If a query has a FOREACH loop inside of it, can the compilation process automatically parallelize it if each of the iterations of the loop are independent of one another? If not, is there a way to achieve this behavior? I currently have a SELECT statement inside of the loop and would like to apply that in an accumulator-like fashion. Thanks!
What an interesting question!
So, I don’t believe FOREACH loops are parallelised.
But we do have the ACCUM over edges which is implicitly parallel. So a possible approach is to construct a vertex and edges that will have the same effect.
How many loops in your FOREACH?
I iterate through a global SetAccum of vertices. I would usually use an ACCUM statement, but the operation requires a SELECT statement applied to each vertex in the SetAccum, and SELECT statements are not supported within ACCUMs.
OK. How complex is this select statement?
I ask, as it is possible using the functional neighbor operators to do quite a lot if it is only one hop.
Also, the POST-ACCUM statement is a parallel accumulation on vertices, so might still be better than a simple FOREACH. Worth trying anyway if it isn’t too painful.
The select statement is across a large set of vertices, and calls a sub-query in the ACCUM statement that uses the vertex from the FOREACH loop as an argument.
I still have the issue of not being able to run a SELECT in a POST-ACCUM, but would be ok with that option as well.

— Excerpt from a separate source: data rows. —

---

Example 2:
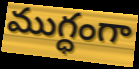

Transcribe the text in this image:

ముగ్ధంగా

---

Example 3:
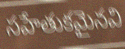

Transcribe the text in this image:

సహేతుకమైనవి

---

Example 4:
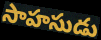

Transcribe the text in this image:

సాహసుడు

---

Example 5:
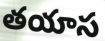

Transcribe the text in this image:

తయాస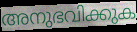
അനുഭവിക്കുക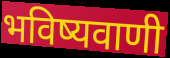
भविष्यवाणी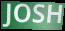
JOSH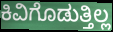
ಕಿವಿಗೊಡುತ್ತಿಲ್ಲ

Is the subquery also complicated? I guess without seeing the code it is difficult for me to give specific solutions, apart from calling the sub-select in a separate function with the vertex as a parameter. Which is slow at best and probably defeats most of the advantage of parallelism.

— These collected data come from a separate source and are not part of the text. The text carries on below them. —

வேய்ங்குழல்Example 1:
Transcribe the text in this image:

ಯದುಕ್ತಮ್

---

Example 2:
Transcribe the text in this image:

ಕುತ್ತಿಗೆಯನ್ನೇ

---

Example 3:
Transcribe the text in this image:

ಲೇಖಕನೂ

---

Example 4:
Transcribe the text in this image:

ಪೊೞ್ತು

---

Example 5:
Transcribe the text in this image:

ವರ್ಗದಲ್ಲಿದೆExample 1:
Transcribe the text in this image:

Generally, vertex set manipulation and standard statements are sufficient, but obviously you wouldn’t be asking if that was a working solution. If it is reasonable, please provide a representative query and schema then we can get into the detail.
The subquery is not too complicated. I have tried the sub-select in a different function previously, and for some reason, the query result was never returned to me, even though I saw the activity monitor spike and decrease back to the “resting” state. That approach was 3 queries deep (the current FOREACH being replaced by an ACCUM calling the sub-select statement in another query, which in turn called the lowest-level query). However, due to this not working, I combined the two queries with the FOREACH, such that only the lowest-level subquery is called currently. I do think that there is some strange and unexpected behavior when calling subqueries, espcially on a distributed environment.